Monday, July 7, 2014

Poem: Harold in Motion

From the book Interplay: Finding the Keys to Creativity 


Harold in Motion
                                                                  
Only in black-and-white movies or the
Crow’s Nest in Santa Cruz does the crowd form a
ring around the lead couple but my
dad is spinning it old-school, jitterbugging my
stepmom across the parquet.

A 73-year-old has no business looking so
smooth, backbone lanked-out like a fifties bopper,
head forward he scratches a couple of chicken-steps,
kick-starts a Harley and swoops an Elvis tune,
hands a pair of six-shooters at his side he
flips his partner into a spin like he’s handing her off to
someone else who turns out to be himself.

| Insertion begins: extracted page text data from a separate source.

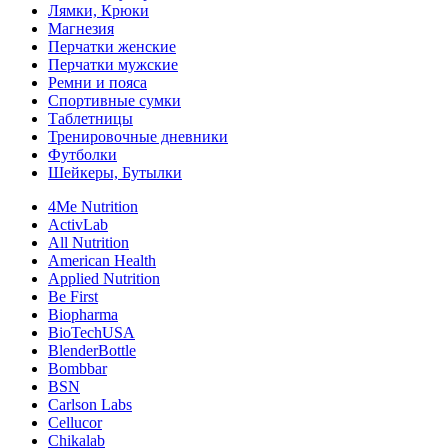
Лямки, Крюки
Магнезия
Перчатки женские
Перчатки мужские
Ремни и пояса
Спортивные сумки
Таблетницы
Тренировочные дневники
Футболки
Шейкеры, Бутылки
4Me Nutrition
ActivLab
All Nutrition
American Health
Applied Nutrition
Be First
Biopharma
BioTechUSA
BlenderBottle
Bombbar
BSN
Carlson Labs
Cellucor
Chikalab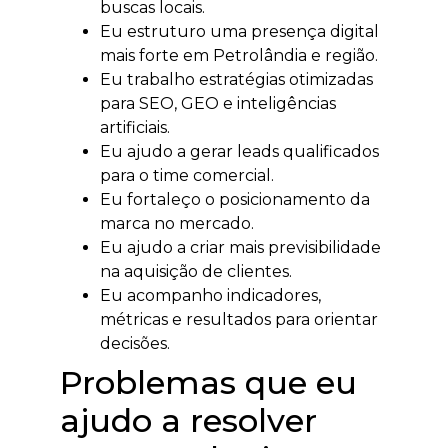
buscas locais.
Eu estruturo uma presença digital
mais forte em Petrolândia e região.
Eu trabalho estratégias otimizadas
para SEO, GEO e inteligências
artificiais.
Eu ajudo a gerar leads qualificados
para o time comercial.
Eu fortaleço o posicionamento da
marca no mercado.
Eu ajudo a criar mais previsibilidade
na aquisição de clientes.
Eu acompanho indicadores,
métricas e resultados para orientar
decisões.
Problemas que eu
ajudo a resolver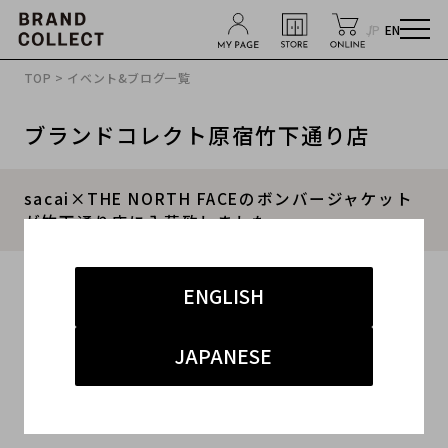
JP
EN
TOP
>
イベント&ブログ一覧
ブランドコレクト原宿竹下通り店
sacai×THE NORTH FACEのボンバージャケット
が竹下通り店に入荷致しました。
2021.09.28
ENGLISH
#サカイ
#竹下通り店
#新入荷
JAPANESE
#竹下 ドメスティック レディース
当店ドメスティックコーナーより、これからの季節に大活躍の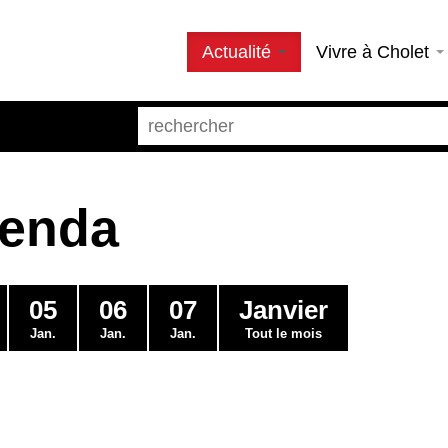
Actualité
Vivre à Cholet
genda
05
06
07
Janvier
Jan.
Jan.
Jan.
Tout le mois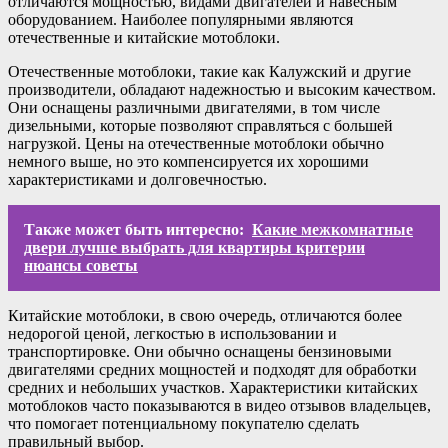
отличаются мощностью, видами двигателей и навесным
оборудованием. Наиболее популярными являются
отечественные и китайские мотоблоки.
Отечественные мотоблоки, такие как Калужский и другие
производители, обладают надежностью и высоким качеством.
Они оснащены различными двигателями, в том числе
дизельными, которые позволяют справляться с большей
нагрузкой. Цены на отечественные мотоблоки обычно
немного выше, но это компенсируется их хорошими
характеристиками и долговечностью.
Также может быть интересно:
Какие межкомнатные
двери лучше выбрать для квартиры критерии
нюансы советы
Китайские мотоблоки, в свою очередь, отличаются более
недорогой ценой, легкостью в использовании и
транспортировке. Они обычно оснащены бензиновыми
двигателями средних мощностей и подходят для обработки
средних и небольших участков. Характеристики китайских
мотоблоков часто показываются в видео отзывов владельцев,
что помогает потенциальному покупателю сделать
правильный выбор.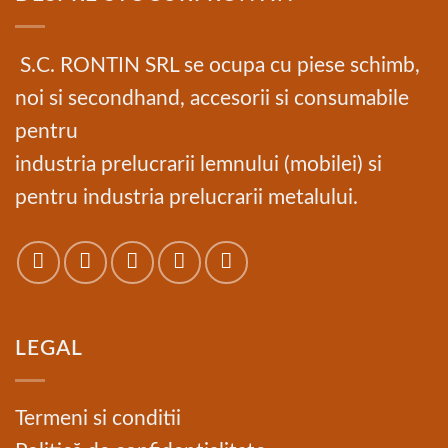
S.C. RONTIN SRL se ocupa cu piese schimb,
noi si secondhand, accesorii si consumabile
pentru
industria prelucrarii lemnului (mobilei) si
pentru industria prelucrarii metalului.
LEGAL
Termeni si conditii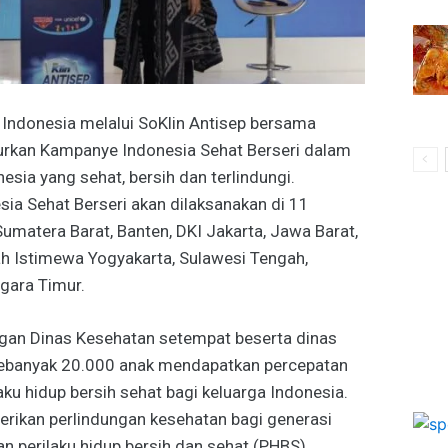
ndonesia melalui SoKlin Antisep bersama
rkan Kampanye Indonesia Sehat Berseri dalam
ia yang sehat, bersih dan terlindungi.
ia Sehat Berseri akan dilaksanakan di 11
 Sumatera Barat, Banten, DKI Jakarta, Jawa Barat,
h Istimewa Yogyakarta, Sulawesi Tengah,
gara Timur.
gan Dinas Kesehatan setempat beserta dinas
 sebanyak 20.000 anak mendapatkan percepatan
aku hidup bersih sehat bagi keluarga Indonesia.
berikan perlindungan kesehatan bagi generasi
n perilaku hidup bersih dan sehat (PHBS)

Ask a 73-year-old why he pumps weights and
jogs a chocolate poodle down a beach while his
peers melt into couches countrywide; he’ll say,
For a group of absolute strangers who will
yell him through fifty-year-old steps from an
Indiana dance hall, then slap him on the back as he
retreats to his table, Jailhouse Rock echoing in his ears.

Somewhere in my near future I will pull a
breathless redhead out of a dip and she’ll say,
Wow! You sure can dance.
Oh yeah? says I. You oughta see my old man.